La vieille attendait. Elle se hasarda pourtant à élever encore la voix:

– Monsieur le maire, que faut-il que je réponde?

– Dites que c'est bien, et que je descends.

Chapitre V Bâtons dans les roues

Le service des postes d'Arras à Montreuil-sur-mer se faisait encore à cette époque par de petites malles du temps de l'empire. Ces malles étaient des cabriolets à deux roues, tapissés de cuir fauve au dedans, suspendus sur des ressorts à pompe, et n'ayant que deux places, l'une pour le courrier, l'autre pour le voyageur. Les roues étaient armées de ces longs moyeux offensifs qui tiennent les autres voitures à distance et qu'on voit encore sur les routes d'Allemagne. Le coffre aux dépêches, immense boîte oblongue, était placé derrière le cabriolet et faisait corps avec lui. Ce coffre était peint en noir et le cabriolet en jaune.

Ces voitures, auxquelles rien ne ressemble aujourd'hui, avaient je ne sais quoi de difforme et de bossu, et, quand on les voyait passer de loin et ramper dans quelque route à l'horizon, elles ressemblaient à ces insectes qu'on appelle, je crois, termites, et qui, avec un petit corsage, traînent un gros arrière-train. Elles allaient, du reste, fort vite. La malle partie d'Arras toutes les nuits à une heure, après le passage du courrier de Paris, arrivait à Montreuil-sur-mer un peu avant cinq heures du matin.

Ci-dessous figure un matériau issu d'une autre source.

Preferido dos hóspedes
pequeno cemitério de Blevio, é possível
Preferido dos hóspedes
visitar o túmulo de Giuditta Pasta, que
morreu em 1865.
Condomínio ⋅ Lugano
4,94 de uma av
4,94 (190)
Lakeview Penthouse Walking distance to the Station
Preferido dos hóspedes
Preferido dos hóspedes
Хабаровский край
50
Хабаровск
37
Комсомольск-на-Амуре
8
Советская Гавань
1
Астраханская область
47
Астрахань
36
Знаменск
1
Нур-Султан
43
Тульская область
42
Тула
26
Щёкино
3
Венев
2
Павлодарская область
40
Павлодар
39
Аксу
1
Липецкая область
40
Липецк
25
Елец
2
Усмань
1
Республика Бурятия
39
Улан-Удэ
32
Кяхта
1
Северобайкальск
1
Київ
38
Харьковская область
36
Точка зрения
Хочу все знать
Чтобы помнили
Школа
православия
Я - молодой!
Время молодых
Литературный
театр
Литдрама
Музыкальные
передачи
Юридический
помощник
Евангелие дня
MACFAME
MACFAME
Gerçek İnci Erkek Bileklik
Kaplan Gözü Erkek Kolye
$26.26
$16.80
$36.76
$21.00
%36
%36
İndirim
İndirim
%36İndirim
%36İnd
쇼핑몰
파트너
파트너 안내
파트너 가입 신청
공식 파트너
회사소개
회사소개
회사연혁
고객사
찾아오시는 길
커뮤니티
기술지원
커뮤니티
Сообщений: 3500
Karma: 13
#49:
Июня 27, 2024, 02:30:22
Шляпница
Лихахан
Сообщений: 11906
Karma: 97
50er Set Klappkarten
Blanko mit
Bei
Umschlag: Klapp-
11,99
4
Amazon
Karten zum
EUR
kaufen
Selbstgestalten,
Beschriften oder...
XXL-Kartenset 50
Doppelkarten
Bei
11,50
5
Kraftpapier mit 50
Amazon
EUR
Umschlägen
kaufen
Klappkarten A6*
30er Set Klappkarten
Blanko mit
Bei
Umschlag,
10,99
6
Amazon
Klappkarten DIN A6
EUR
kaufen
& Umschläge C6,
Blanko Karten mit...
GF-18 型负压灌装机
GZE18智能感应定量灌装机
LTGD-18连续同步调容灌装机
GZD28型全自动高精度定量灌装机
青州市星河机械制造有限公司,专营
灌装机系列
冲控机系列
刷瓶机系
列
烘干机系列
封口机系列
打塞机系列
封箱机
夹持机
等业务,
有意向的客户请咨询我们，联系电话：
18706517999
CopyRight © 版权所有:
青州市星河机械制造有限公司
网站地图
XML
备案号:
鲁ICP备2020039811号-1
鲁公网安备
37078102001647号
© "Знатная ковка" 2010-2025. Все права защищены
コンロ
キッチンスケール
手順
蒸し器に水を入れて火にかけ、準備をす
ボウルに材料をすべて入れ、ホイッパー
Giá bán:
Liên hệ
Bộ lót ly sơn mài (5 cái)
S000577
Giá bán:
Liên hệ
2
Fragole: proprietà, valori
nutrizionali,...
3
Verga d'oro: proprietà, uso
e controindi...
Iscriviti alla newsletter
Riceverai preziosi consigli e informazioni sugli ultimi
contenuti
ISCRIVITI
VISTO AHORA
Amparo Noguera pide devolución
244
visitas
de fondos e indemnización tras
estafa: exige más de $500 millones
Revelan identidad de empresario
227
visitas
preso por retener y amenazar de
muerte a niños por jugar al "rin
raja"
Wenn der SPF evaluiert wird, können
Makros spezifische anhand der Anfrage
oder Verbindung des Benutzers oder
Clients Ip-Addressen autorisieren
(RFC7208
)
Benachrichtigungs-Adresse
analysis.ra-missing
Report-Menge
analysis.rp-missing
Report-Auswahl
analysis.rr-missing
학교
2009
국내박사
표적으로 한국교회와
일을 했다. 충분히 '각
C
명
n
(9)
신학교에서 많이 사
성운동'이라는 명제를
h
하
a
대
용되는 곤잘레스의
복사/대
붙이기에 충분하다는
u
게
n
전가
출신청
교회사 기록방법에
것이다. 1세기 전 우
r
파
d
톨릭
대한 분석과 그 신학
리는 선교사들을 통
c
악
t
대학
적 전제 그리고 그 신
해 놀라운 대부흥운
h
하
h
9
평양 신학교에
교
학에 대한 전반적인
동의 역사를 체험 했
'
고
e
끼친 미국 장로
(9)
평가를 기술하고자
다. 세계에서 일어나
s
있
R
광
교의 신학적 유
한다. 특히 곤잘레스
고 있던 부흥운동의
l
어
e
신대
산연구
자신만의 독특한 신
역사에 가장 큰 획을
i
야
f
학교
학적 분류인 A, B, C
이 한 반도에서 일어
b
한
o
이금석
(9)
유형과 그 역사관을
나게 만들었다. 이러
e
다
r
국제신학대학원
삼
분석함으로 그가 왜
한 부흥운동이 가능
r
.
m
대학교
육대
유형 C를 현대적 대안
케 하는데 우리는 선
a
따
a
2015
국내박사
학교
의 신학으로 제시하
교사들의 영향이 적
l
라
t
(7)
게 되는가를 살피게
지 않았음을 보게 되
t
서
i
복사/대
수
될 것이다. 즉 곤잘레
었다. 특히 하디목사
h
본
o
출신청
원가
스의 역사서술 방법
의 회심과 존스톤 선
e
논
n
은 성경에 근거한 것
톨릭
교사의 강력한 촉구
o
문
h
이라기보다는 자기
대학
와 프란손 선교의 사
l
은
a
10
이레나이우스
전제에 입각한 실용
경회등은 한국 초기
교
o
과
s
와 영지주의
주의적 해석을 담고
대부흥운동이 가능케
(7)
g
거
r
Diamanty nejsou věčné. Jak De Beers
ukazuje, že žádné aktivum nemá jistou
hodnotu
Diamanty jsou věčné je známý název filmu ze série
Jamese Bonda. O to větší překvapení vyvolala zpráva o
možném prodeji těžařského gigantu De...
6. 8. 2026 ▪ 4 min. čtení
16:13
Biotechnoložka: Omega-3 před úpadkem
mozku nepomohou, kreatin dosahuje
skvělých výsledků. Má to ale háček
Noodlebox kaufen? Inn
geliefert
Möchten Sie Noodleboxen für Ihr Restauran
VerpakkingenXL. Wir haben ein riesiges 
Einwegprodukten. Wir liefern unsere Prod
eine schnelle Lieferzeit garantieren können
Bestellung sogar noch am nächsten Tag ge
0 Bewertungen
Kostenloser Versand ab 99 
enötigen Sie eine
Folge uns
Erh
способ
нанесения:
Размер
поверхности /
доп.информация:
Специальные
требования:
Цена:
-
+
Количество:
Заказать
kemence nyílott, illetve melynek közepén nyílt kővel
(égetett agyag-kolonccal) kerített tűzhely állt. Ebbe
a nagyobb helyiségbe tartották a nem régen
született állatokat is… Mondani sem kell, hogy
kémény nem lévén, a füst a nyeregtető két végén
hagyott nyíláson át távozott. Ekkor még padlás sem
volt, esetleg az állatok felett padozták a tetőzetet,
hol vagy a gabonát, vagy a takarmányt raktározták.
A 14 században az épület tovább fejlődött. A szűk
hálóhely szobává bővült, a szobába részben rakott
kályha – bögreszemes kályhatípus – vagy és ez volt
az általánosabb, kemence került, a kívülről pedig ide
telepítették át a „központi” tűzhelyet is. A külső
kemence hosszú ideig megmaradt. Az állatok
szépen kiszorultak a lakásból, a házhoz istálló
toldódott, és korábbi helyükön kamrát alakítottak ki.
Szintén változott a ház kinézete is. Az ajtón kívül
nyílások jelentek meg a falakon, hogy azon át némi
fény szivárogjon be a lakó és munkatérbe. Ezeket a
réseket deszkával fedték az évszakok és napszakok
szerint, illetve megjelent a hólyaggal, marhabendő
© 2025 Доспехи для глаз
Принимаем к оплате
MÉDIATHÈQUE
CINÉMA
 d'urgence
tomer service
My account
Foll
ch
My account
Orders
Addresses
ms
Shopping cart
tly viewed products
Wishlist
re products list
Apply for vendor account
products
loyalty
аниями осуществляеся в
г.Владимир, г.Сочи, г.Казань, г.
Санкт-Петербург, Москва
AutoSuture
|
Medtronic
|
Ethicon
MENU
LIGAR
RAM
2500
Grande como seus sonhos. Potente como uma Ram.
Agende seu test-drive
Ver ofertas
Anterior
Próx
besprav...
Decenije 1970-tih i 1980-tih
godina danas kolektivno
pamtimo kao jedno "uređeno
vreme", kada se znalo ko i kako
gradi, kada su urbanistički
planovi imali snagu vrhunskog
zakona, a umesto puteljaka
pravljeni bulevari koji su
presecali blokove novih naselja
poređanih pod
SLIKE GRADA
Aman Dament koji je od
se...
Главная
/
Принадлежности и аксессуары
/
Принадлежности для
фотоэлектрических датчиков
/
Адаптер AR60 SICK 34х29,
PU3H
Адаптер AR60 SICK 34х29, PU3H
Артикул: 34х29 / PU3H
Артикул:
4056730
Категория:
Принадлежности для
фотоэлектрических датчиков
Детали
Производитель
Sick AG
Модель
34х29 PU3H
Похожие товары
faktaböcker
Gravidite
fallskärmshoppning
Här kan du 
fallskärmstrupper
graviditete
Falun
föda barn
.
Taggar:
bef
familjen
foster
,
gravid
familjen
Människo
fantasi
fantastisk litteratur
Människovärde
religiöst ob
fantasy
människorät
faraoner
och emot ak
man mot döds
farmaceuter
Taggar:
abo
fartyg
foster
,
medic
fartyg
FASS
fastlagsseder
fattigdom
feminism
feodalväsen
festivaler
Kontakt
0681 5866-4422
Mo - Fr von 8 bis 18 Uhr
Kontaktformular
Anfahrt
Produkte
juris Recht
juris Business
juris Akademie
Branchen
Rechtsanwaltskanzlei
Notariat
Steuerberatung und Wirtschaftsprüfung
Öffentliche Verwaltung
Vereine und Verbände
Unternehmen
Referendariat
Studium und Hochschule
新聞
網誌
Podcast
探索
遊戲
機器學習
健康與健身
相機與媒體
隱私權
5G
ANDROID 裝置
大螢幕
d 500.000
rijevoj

Cette nuit-là, la malle qui descendait à Montreuil-sur-mer par la route de Hesdin accrocha, au tournant d'une rue, au moment où elle entrait dans la ville, un petit tilbury attelé d'un cheval blanc, qui venait en sens inverse et dans lequel il n'y avait qu'une personne, un homme enveloppé d'un manteau. La roue du tilbury reçut un choc assez rude. Le courrier cria à cet homme d'arrêter, mais le voyageur n'écouta pas, et continua sa route au grand trot.

– Voilà un homme diablement pressé! dit le courrier.

L'homme qui se hâtait ainsi, c'est celui que nous venons de voir se débattre dans des convulsions dignes à coup sûr de pitié.

Où allait-il? Il n'eût pu le dire. Pourquoi se hâtait-il? Il ne savait. Il allait au hasard devant lui. Où? À Arras sans doute; mais il allait peut-être ailleurs aussi. Par moments il le sentait, et il tressaillait.

Il s'enfonçait dans cette nuit comme dans un gouffre. Quelque chose le poussait, quelque chose l'attirait. Ce qui se passait en lui, personne ne pourrait le dire, tous le comprendront. Quel homme n'est entré, au moins une fois en sa vie, dans cette obscure caverne de l'inconnu?

Du reste il n'avait rien résolu, rien décidé, rien arrêté, rien fait. Aucun des actes de sa conscience n'avait été définitif. Il était plus que jamais comme au premier moment. Pourquoi allait-il à Arras?